Tchaikovsky Concerts Canceled, Russian Artists Fired
I have an old LP on the turntable now, a 1985 Berlin Philharmonic performance of Tchaikovsky‘s 1812 Overture. Recorded almost 40 years before the Russian invasion of Ukraine, almost 40 years after Germany‘s siege of Leningrad, the Berlin Wall still standing, no end in sight, at the height of the Cold War. Great Russian music, composed to the memory of yet another war between East and West, performed by a renowned West German orchestra; the old foes, and by then foes still, but united through art.
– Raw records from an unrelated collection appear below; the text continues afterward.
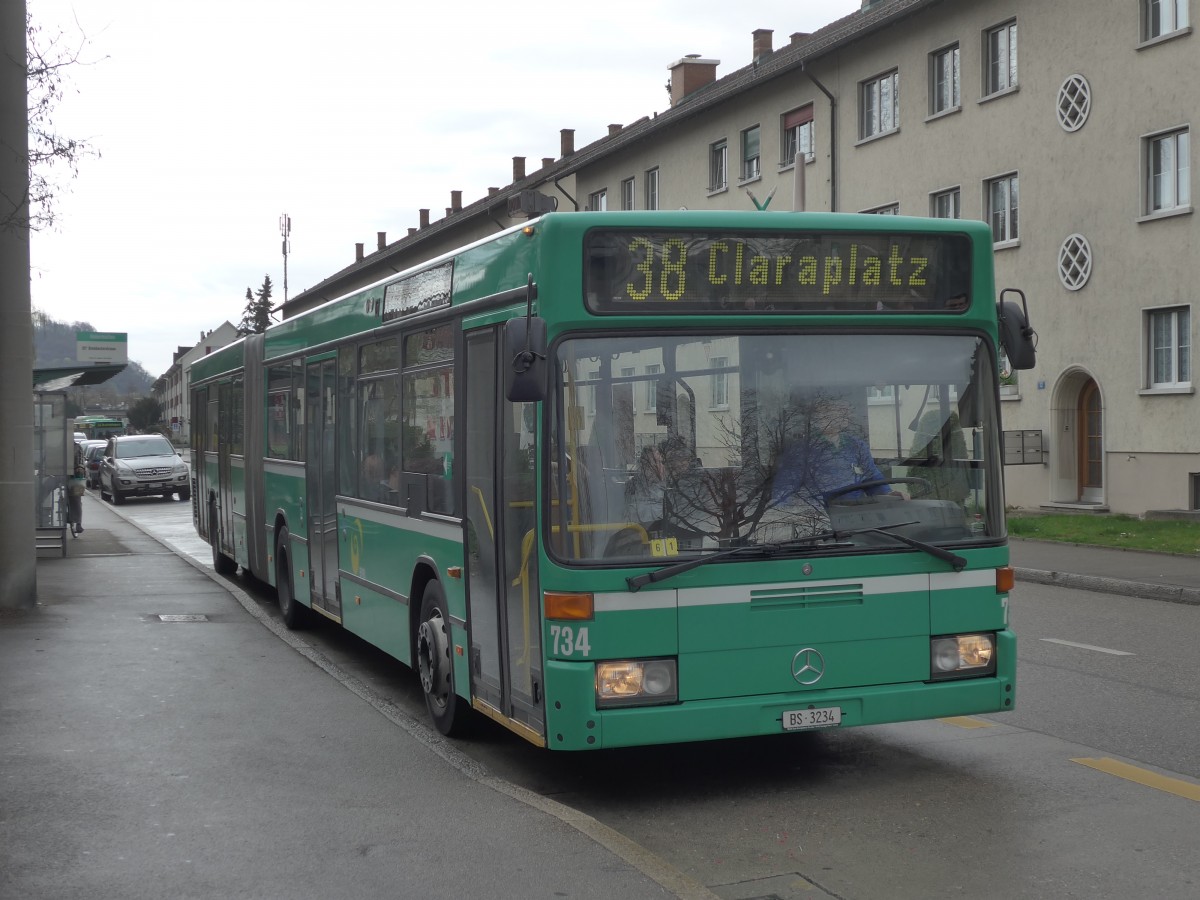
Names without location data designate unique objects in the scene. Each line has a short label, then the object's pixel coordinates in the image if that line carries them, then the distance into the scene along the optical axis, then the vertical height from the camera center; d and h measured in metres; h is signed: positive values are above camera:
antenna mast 84.06 +12.27
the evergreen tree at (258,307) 139.88 +12.64
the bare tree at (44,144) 11.28 +2.34
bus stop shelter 20.89 -0.24
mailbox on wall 28.26 -0.47
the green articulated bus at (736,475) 6.22 -0.20
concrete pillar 12.68 +0.40
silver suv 41.03 -0.79
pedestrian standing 25.27 -1.09
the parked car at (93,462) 52.22 -0.71
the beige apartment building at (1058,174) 25.28 +4.98
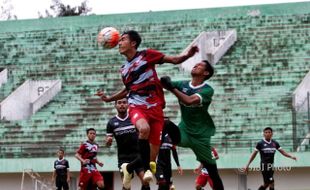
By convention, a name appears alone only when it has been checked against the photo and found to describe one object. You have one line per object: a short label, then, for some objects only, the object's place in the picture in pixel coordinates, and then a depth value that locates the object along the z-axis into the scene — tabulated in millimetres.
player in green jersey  14453
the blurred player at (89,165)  21750
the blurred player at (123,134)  17266
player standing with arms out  22516
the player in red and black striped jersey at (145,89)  13602
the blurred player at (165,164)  18172
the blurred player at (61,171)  27000
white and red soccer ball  14023
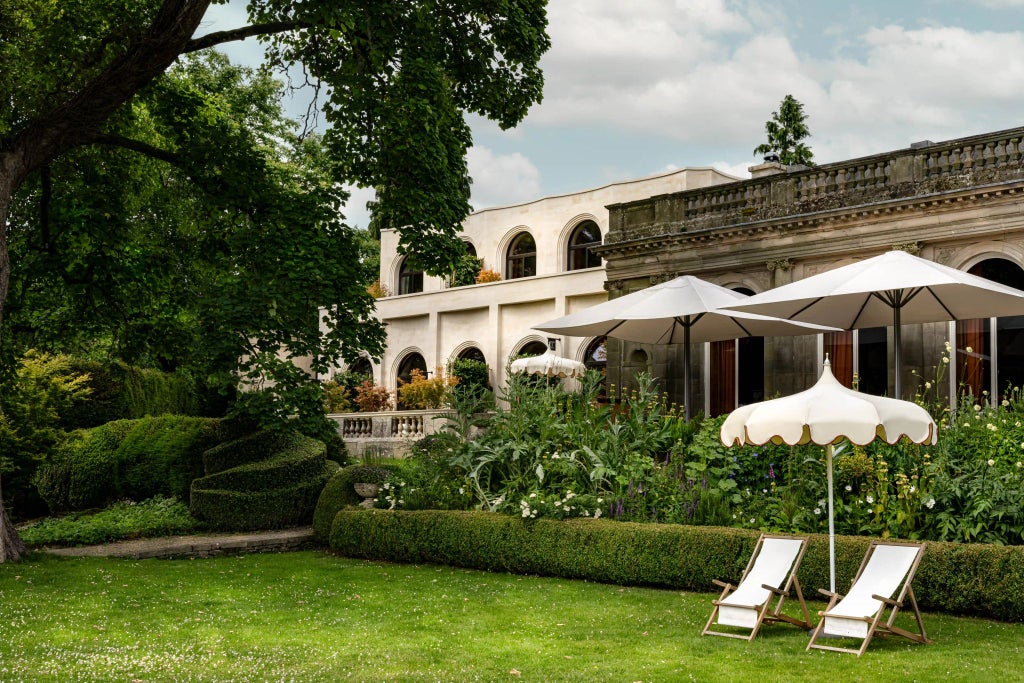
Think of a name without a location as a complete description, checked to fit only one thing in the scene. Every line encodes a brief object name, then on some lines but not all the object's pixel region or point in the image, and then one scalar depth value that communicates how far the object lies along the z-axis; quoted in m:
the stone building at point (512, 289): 33.41
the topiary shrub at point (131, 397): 25.95
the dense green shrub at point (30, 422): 18.34
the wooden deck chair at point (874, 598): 8.16
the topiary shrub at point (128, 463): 19.86
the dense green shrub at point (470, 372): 35.00
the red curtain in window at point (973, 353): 20.08
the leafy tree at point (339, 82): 13.73
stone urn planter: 16.08
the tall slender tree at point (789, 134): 40.97
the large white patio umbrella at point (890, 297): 12.30
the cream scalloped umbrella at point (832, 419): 8.62
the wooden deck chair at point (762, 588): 8.75
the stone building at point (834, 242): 19.67
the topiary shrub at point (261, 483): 17.44
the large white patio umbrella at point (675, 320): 15.59
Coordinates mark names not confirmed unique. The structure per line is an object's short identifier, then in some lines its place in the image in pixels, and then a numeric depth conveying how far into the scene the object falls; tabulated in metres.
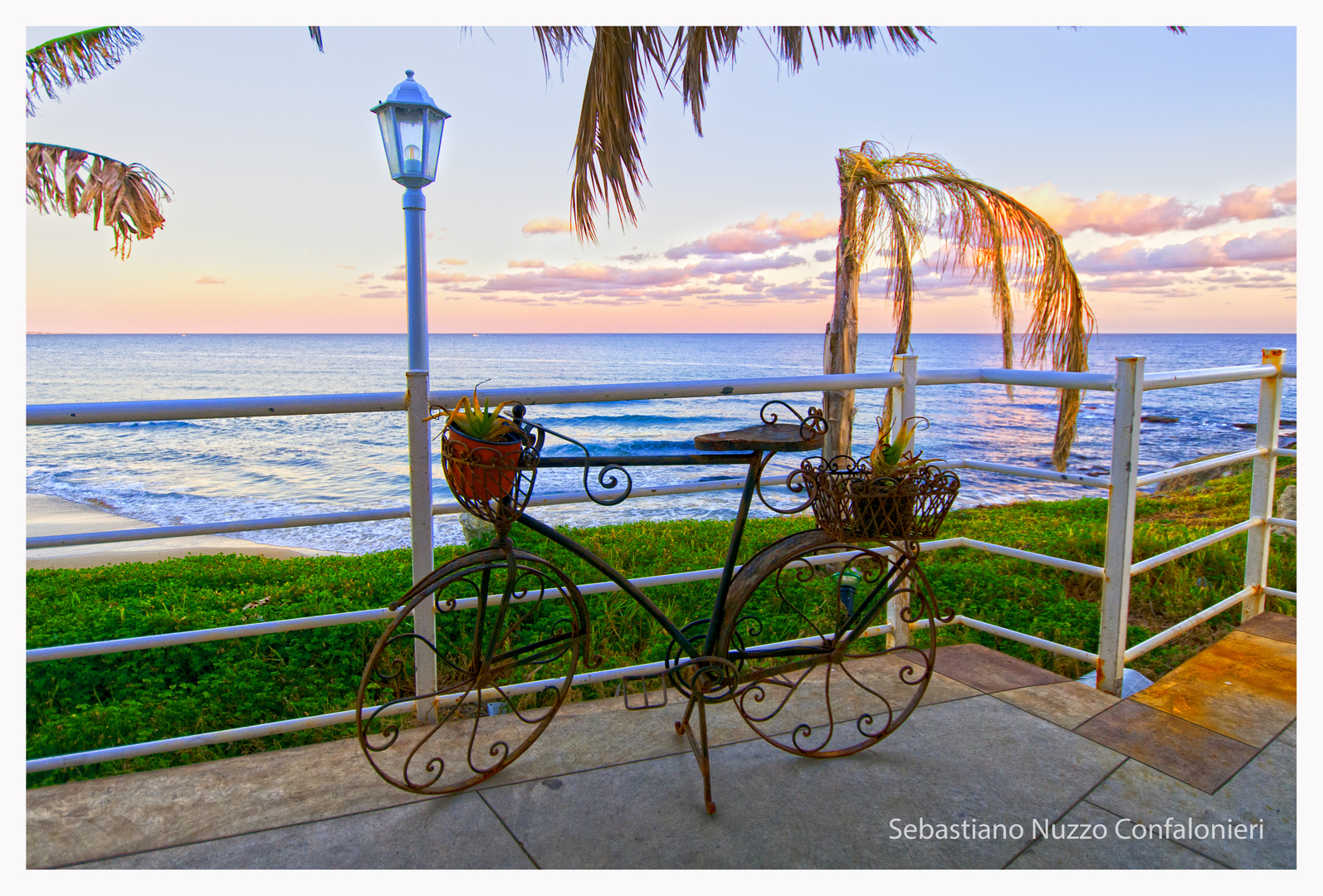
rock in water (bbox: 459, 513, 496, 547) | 6.96
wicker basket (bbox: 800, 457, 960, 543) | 1.85
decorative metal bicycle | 1.78
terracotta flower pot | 1.68
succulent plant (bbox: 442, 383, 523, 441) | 1.69
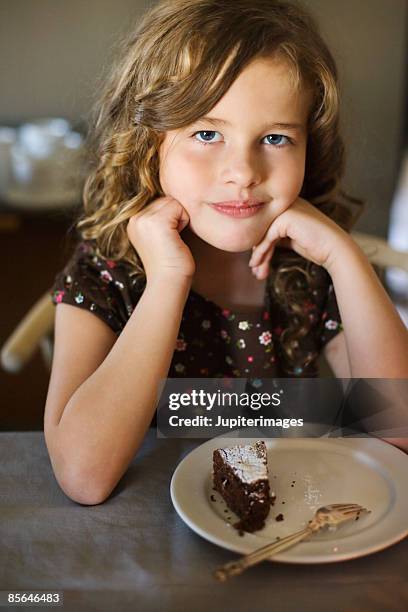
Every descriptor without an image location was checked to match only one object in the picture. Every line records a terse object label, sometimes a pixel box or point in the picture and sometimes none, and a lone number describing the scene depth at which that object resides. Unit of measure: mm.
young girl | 593
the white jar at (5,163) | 2021
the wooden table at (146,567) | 417
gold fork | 435
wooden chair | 865
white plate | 452
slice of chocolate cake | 474
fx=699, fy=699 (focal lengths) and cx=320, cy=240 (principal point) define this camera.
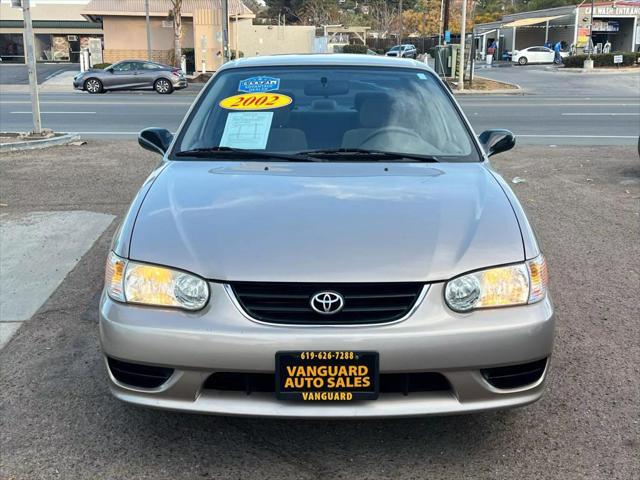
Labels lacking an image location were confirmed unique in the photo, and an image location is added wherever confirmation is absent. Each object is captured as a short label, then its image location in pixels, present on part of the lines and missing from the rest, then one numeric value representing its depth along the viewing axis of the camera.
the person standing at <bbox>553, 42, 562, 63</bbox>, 55.28
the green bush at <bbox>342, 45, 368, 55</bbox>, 49.04
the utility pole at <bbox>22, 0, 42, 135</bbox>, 11.03
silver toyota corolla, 2.58
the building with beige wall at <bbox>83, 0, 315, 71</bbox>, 40.44
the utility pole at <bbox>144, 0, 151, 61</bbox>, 38.00
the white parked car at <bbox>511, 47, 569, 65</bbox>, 56.97
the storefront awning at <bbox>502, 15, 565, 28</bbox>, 63.01
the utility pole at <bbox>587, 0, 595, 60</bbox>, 49.96
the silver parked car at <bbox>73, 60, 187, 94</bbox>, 27.25
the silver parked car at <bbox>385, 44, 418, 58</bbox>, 46.79
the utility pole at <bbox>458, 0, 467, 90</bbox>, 25.57
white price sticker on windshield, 3.90
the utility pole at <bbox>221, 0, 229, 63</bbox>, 30.73
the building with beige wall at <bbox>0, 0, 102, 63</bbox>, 57.72
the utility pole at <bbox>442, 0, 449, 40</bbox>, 35.34
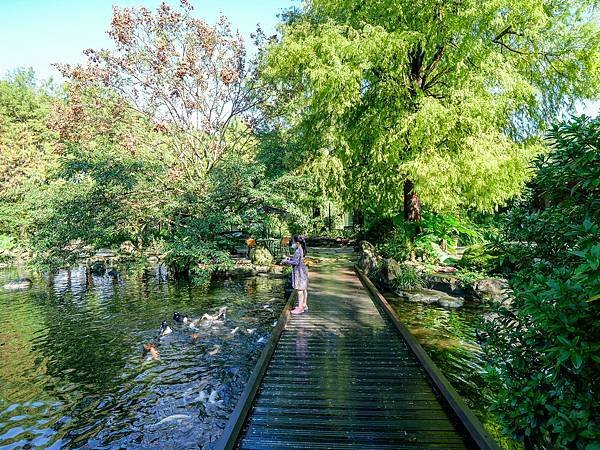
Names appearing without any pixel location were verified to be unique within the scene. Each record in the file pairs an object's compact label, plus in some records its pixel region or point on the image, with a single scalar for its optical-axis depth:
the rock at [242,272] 19.12
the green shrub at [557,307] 2.11
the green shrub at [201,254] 13.87
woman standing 9.37
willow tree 13.05
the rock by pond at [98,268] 21.99
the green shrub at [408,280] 14.16
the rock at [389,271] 14.73
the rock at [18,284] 18.38
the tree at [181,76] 18.67
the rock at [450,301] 12.43
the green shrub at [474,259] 14.02
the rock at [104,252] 27.94
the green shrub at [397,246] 16.50
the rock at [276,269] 18.90
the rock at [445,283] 13.43
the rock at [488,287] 12.36
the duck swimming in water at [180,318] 11.62
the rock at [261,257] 19.69
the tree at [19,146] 28.91
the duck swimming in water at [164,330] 10.54
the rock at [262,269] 19.17
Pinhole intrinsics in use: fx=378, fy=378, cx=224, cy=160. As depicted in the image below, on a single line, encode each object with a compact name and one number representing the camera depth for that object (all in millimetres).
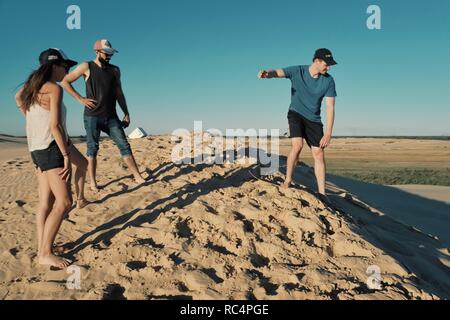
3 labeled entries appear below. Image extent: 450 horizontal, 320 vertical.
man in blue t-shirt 4805
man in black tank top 4789
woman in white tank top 3201
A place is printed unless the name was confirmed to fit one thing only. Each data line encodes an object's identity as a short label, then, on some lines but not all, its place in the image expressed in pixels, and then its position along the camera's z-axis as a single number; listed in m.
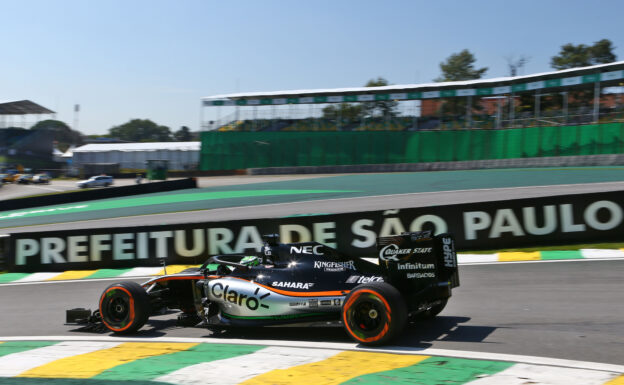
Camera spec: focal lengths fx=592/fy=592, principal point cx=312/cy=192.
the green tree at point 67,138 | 100.99
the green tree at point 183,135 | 92.95
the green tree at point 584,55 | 71.94
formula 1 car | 6.46
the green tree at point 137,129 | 159.88
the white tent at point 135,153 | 69.44
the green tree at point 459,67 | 90.38
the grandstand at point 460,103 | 39.47
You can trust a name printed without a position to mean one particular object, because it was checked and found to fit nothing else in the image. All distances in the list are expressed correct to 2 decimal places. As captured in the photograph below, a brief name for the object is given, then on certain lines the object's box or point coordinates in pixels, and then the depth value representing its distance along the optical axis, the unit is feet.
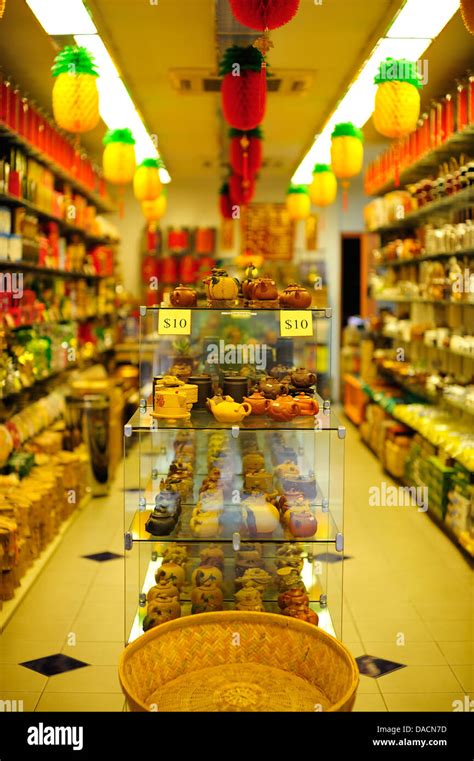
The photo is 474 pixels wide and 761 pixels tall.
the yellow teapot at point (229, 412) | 9.35
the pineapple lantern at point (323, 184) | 24.12
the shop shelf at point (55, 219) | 15.97
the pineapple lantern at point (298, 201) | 28.22
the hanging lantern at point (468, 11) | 8.77
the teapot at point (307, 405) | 9.49
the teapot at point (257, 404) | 9.62
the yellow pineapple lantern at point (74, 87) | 13.71
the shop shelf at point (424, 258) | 17.64
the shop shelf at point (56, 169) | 15.89
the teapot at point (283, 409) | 9.36
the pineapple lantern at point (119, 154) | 18.25
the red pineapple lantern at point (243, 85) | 13.78
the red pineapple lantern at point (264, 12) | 9.13
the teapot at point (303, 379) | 10.16
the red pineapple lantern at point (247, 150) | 19.02
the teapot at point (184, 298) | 10.01
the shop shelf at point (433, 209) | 17.39
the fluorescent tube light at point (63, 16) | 13.74
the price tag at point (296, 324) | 9.68
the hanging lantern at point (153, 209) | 26.37
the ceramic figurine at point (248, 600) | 9.58
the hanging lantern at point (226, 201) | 28.66
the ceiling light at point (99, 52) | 15.76
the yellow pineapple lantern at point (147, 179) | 21.39
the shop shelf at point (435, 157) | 17.01
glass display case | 9.46
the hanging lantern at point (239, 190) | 23.54
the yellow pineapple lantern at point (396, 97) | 14.34
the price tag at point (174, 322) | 9.57
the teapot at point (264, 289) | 10.23
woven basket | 7.71
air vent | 18.51
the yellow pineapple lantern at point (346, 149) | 18.36
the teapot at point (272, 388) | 9.81
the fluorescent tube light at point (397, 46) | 14.16
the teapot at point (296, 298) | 10.05
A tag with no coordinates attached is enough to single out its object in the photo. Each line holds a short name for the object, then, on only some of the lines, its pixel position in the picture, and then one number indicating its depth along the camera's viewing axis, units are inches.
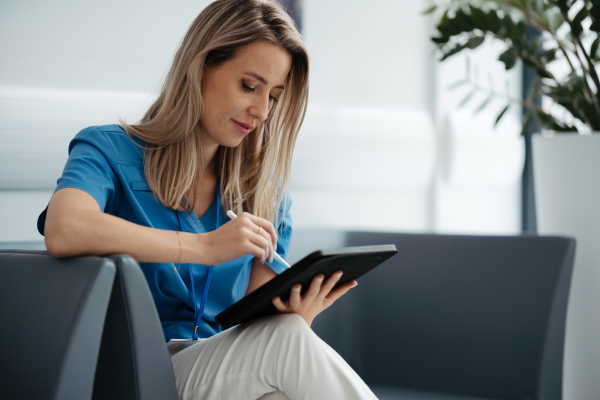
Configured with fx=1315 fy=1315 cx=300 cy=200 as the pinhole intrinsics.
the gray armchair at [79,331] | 61.0
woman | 66.8
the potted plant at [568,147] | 91.0
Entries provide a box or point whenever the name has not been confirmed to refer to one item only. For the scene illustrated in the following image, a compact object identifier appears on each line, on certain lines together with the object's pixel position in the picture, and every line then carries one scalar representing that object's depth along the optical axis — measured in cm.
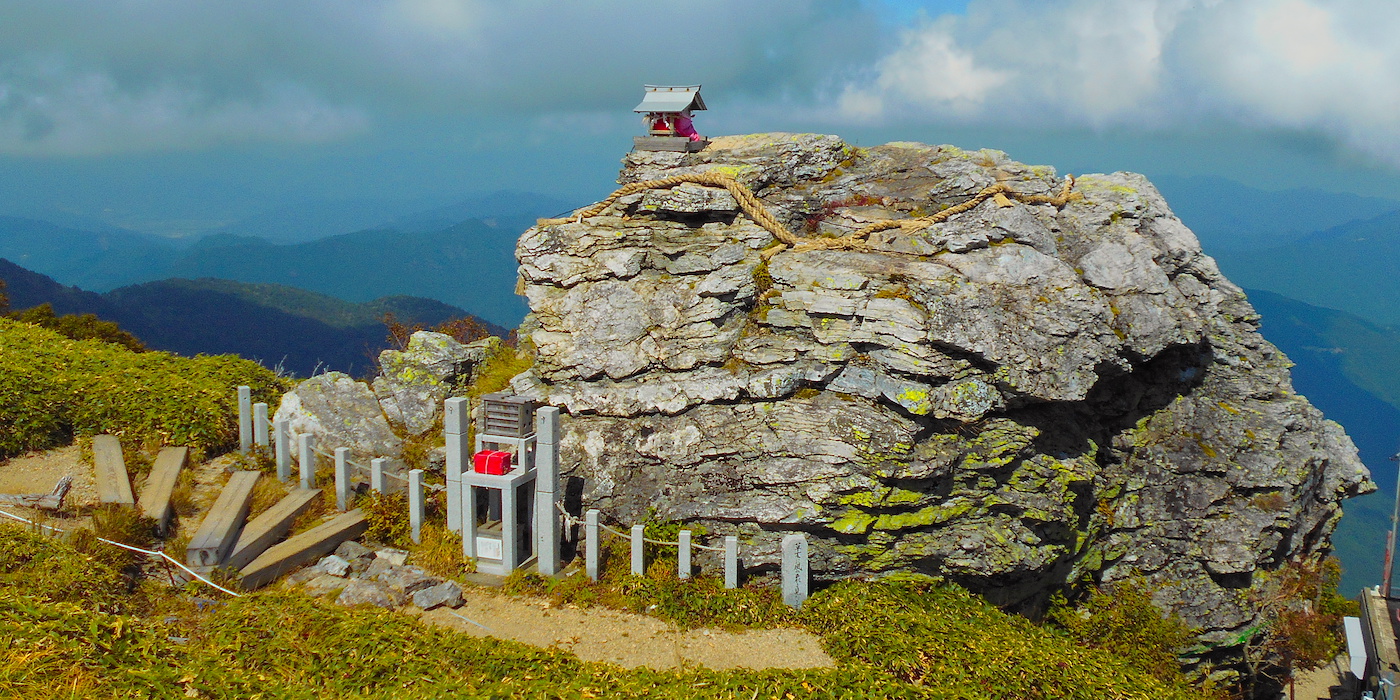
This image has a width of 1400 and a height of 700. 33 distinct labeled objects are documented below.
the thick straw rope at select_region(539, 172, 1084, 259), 1580
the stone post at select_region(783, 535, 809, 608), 1160
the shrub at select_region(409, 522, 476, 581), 1243
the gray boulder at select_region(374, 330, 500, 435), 1527
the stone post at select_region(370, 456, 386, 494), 1365
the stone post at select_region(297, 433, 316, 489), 1402
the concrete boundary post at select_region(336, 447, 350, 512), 1370
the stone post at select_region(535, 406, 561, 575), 1212
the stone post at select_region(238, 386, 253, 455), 1522
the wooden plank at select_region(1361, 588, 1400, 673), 1588
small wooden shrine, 1878
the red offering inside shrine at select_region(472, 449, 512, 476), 1245
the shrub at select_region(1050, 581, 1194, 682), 1476
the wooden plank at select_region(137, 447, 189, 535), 1234
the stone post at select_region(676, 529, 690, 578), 1199
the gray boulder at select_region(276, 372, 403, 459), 1485
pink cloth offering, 1927
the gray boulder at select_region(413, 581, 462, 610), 1132
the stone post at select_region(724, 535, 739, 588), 1185
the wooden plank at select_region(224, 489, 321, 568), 1173
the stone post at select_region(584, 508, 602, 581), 1208
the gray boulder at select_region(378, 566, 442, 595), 1166
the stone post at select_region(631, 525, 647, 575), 1205
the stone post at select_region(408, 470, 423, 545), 1296
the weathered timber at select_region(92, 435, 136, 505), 1238
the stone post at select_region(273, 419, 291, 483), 1436
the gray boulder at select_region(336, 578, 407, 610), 1115
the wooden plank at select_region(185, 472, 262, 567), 1109
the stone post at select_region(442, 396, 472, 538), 1248
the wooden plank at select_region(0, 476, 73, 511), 1198
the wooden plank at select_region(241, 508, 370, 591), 1159
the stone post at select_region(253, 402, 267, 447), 1517
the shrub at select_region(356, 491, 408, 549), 1323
A few weeks ago, the Cardiff Philharmonic Orchestra canceled a Tchaikovsky concert, calling it “inappropriate at this time.” Throughout Western Europe, Russian artists have had their engagements canceled and some have even been fired from their jobs.
In a 1984 Granta article, “A Kidnapped West or Culture Bows Out,” Milan Kundera defined European culture as characterized by “the authority of the thinking, doubting individual and on an artistic creation which expressed his uniqueness.“ In contrast “nothing could be more foreign to Central Europe and its passion for variety than Russia: uniform, standardizing, centralizing, determined to transform every nation of its empire … into a single Russian people … on the Eastern border of the West – more than anywhere else – Russia is seen not just as one more European power but as a singular civilization, another civilization.”